Les 6 plaintes les plus courantes reçues par la CNIL | Le Net Expert Informatique

Les 6 plaintes les plus courantes reçues par la CNIL

Que faire quand on vous refuse la suppression d’une information personnelle qui se retrouve sur Internet ? Contacter la Commission nationale informatique et libertés (CNIL), le « Zorro » des internautes dont la e-réputation est en péril.

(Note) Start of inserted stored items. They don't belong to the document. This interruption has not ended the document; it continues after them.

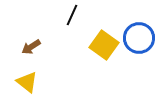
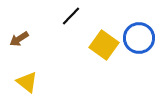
black line: moved 1 px left, 1 px down; rotated 20 degrees clockwise
brown arrow: moved 12 px left, 8 px up
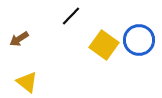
blue circle: moved 2 px down
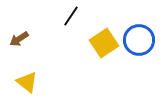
black line: rotated 10 degrees counterclockwise
yellow square: moved 2 px up; rotated 20 degrees clockwise
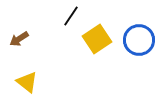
yellow square: moved 7 px left, 4 px up
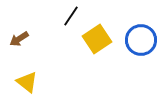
blue circle: moved 2 px right
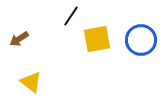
yellow square: rotated 24 degrees clockwise
yellow triangle: moved 4 px right
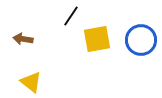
brown arrow: moved 4 px right; rotated 42 degrees clockwise
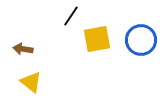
brown arrow: moved 10 px down
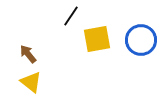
brown arrow: moved 5 px right, 5 px down; rotated 42 degrees clockwise
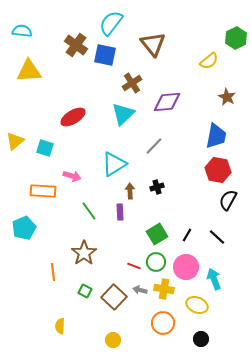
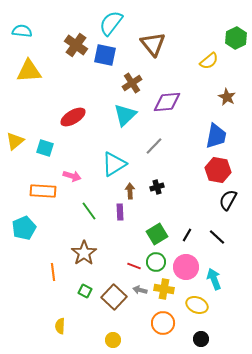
cyan triangle at (123, 114): moved 2 px right, 1 px down
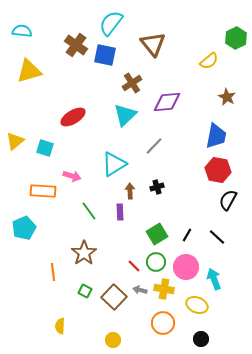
yellow triangle at (29, 71): rotated 12 degrees counterclockwise
red line at (134, 266): rotated 24 degrees clockwise
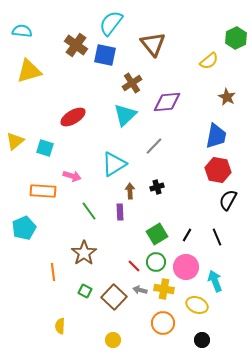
black line at (217, 237): rotated 24 degrees clockwise
cyan arrow at (214, 279): moved 1 px right, 2 px down
black circle at (201, 339): moved 1 px right, 1 px down
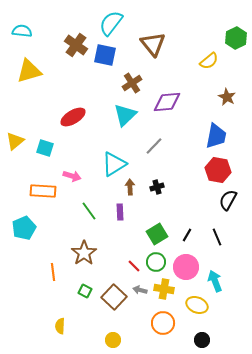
brown arrow at (130, 191): moved 4 px up
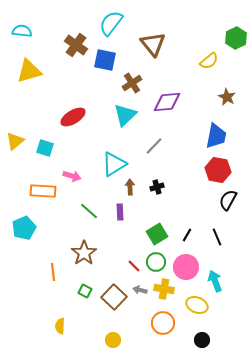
blue square at (105, 55): moved 5 px down
green line at (89, 211): rotated 12 degrees counterclockwise
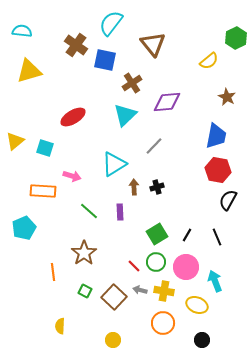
brown arrow at (130, 187): moved 4 px right
yellow cross at (164, 289): moved 2 px down
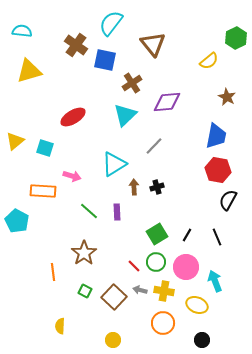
purple rectangle at (120, 212): moved 3 px left
cyan pentagon at (24, 228): moved 7 px left, 7 px up; rotated 20 degrees counterclockwise
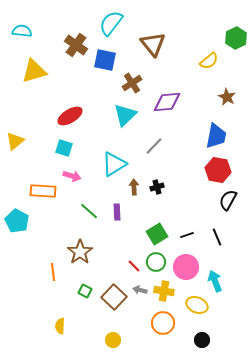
yellow triangle at (29, 71): moved 5 px right
red ellipse at (73, 117): moved 3 px left, 1 px up
cyan square at (45, 148): moved 19 px right
black line at (187, 235): rotated 40 degrees clockwise
brown star at (84, 253): moved 4 px left, 1 px up
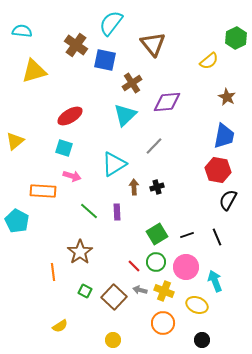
blue trapezoid at (216, 136): moved 8 px right
yellow cross at (164, 291): rotated 12 degrees clockwise
yellow semicircle at (60, 326): rotated 126 degrees counterclockwise
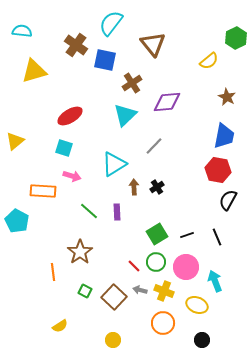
black cross at (157, 187): rotated 16 degrees counterclockwise
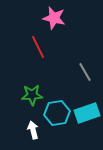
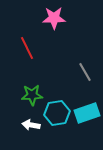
pink star: rotated 15 degrees counterclockwise
red line: moved 11 px left, 1 px down
white arrow: moved 2 px left, 5 px up; rotated 66 degrees counterclockwise
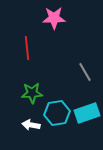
red line: rotated 20 degrees clockwise
green star: moved 2 px up
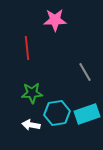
pink star: moved 1 px right, 2 px down
cyan rectangle: moved 1 px down
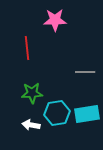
gray line: rotated 60 degrees counterclockwise
cyan rectangle: rotated 10 degrees clockwise
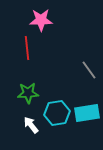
pink star: moved 14 px left
gray line: moved 4 px right, 2 px up; rotated 54 degrees clockwise
green star: moved 4 px left
cyan rectangle: moved 1 px up
white arrow: rotated 42 degrees clockwise
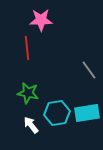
green star: rotated 15 degrees clockwise
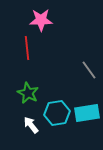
green star: rotated 15 degrees clockwise
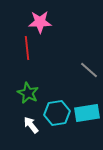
pink star: moved 1 px left, 2 px down
gray line: rotated 12 degrees counterclockwise
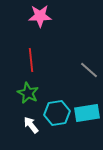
pink star: moved 6 px up
red line: moved 4 px right, 12 px down
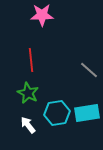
pink star: moved 2 px right, 1 px up
white arrow: moved 3 px left
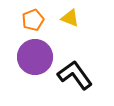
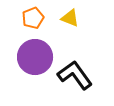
orange pentagon: moved 2 px up
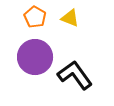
orange pentagon: moved 2 px right, 1 px up; rotated 20 degrees counterclockwise
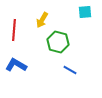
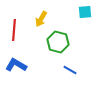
yellow arrow: moved 1 px left, 1 px up
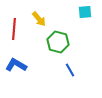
yellow arrow: moved 2 px left; rotated 70 degrees counterclockwise
red line: moved 1 px up
blue line: rotated 32 degrees clockwise
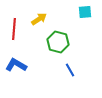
yellow arrow: rotated 84 degrees counterclockwise
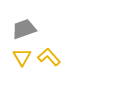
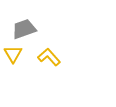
yellow triangle: moved 9 px left, 3 px up
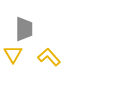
gray trapezoid: rotated 110 degrees clockwise
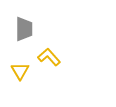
yellow triangle: moved 7 px right, 17 px down
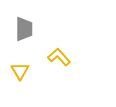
yellow L-shape: moved 10 px right
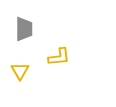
yellow L-shape: rotated 125 degrees clockwise
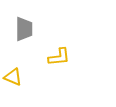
yellow triangle: moved 7 px left, 6 px down; rotated 36 degrees counterclockwise
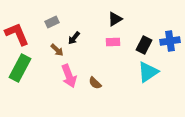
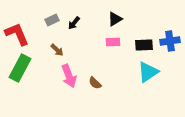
gray rectangle: moved 2 px up
black arrow: moved 15 px up
black rectangle: rotated 60 degrees clockwise
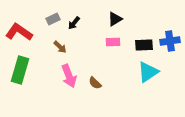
gray rectangle: moved 1 px right, 1 px up
red L-shape: moved 2 px right, 2 px up; rotated 32 degrees counterclockwise
brown arrow: moved 3 px right, 3 px up
green rectangle: moved 2 px down; rotated 12 degrees counterclockwise
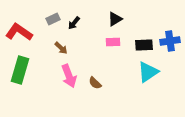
brown arrow: moved 1 px right, 1 px down
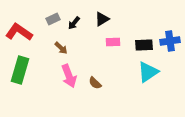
black triangle: moved 13 px left
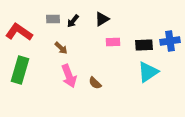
gray rectangle: rotated 24 degrees clockwise
black arrow: moved 1 px left, 2 px up
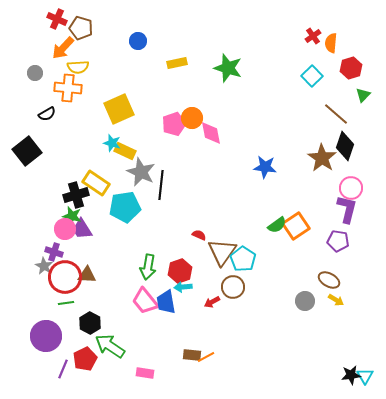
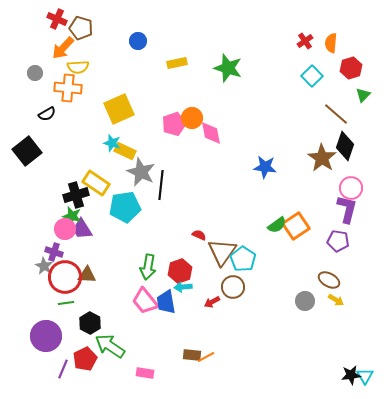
red cross at (313, 36): moved 8 px left, 5 px down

Daniela Parrot, chef du service des plaintes de la commission, a établi le top 7 des plaintes les plus courantes, concernant les données des internautes.

e-réputation : comment effacer vos casseroles numériques

 

 

1 – Les photos et commentaires mis en ligne sans votre accord sur les réseaux sociaux

Certes les procédures mises en place par les administrateurs des réseaux sociaux sont efficaces. « Par exemple sur Facebook, il est facile de demander la suppression et/ou de signaler les abus », confirme la Commission nationale informatique et libertés (CNIL). Mais pour éviter les mauvaises surprises, le bon réflexe c’est de paramétrer votre profil en soumettant par exemple les photos et les écrits de vos amis à votre validation avant publication.

 

 

2 – Les faux profils ou le piratage

Pour vous prémunir des faux profils, mettez en place une « google alert » qui vous avertira par mail dès que votre nom sera cité sur la toile. Si vous avez été piraté, contactez là encore la CNIL, compétente pour l’ensemble des litiges lié à vos données personnelles sur Internet. Dans un cas extrême, la CNIL pourra faire appel au procureur de la République qui diligentera une enquête.

 

 

3 – La diffusion des données personnelles

Sachez-le, les forums ne sont pas si privés. Certains de vos commentaires sont indexés et remontent sur les moteurs de recherche. Soyez vigilant y compris lorsque vous diffusez votre CV sur le web. N’oubliez pas qu’il contient votre téléphone, adresse et mail ! « Si vous souhaitez faire disparaître ces données, adressez-vous au responsable du site et/ou vérifiez la procédure de référencement », indique la CNIL qui pourrait être votre dernier recours.

 

 

4 – Les vidéos

Soyez attentif, le pouvoir de YouTube est immense car il y a une très forte viralité. En cas de problème, adressez-vous au plus vite au site pour supprimer le contenu. Si cela ne marche pas, contactez la CNIL.

 

 

5 – Les journaux en ligne

Un article vous cite sans raison valable ? Contactez le journal et indiquez les motifs justifiant votre requête. « L’article peut être supprimé, anonymisé ou déréférencé », explique Daniela Parrot. Si le journal ne motive pas son refus, la CNIL renvoie l’affaire devant les tribunaux.

 

 

6 – Les décisions de justice

Faites attention, les décisions de justice sont parfois référencées sur la toile. Selon le délit, cela peut être gênant ! Contactez la CNIL pour demander à ce que la décision soit rendue anonyme.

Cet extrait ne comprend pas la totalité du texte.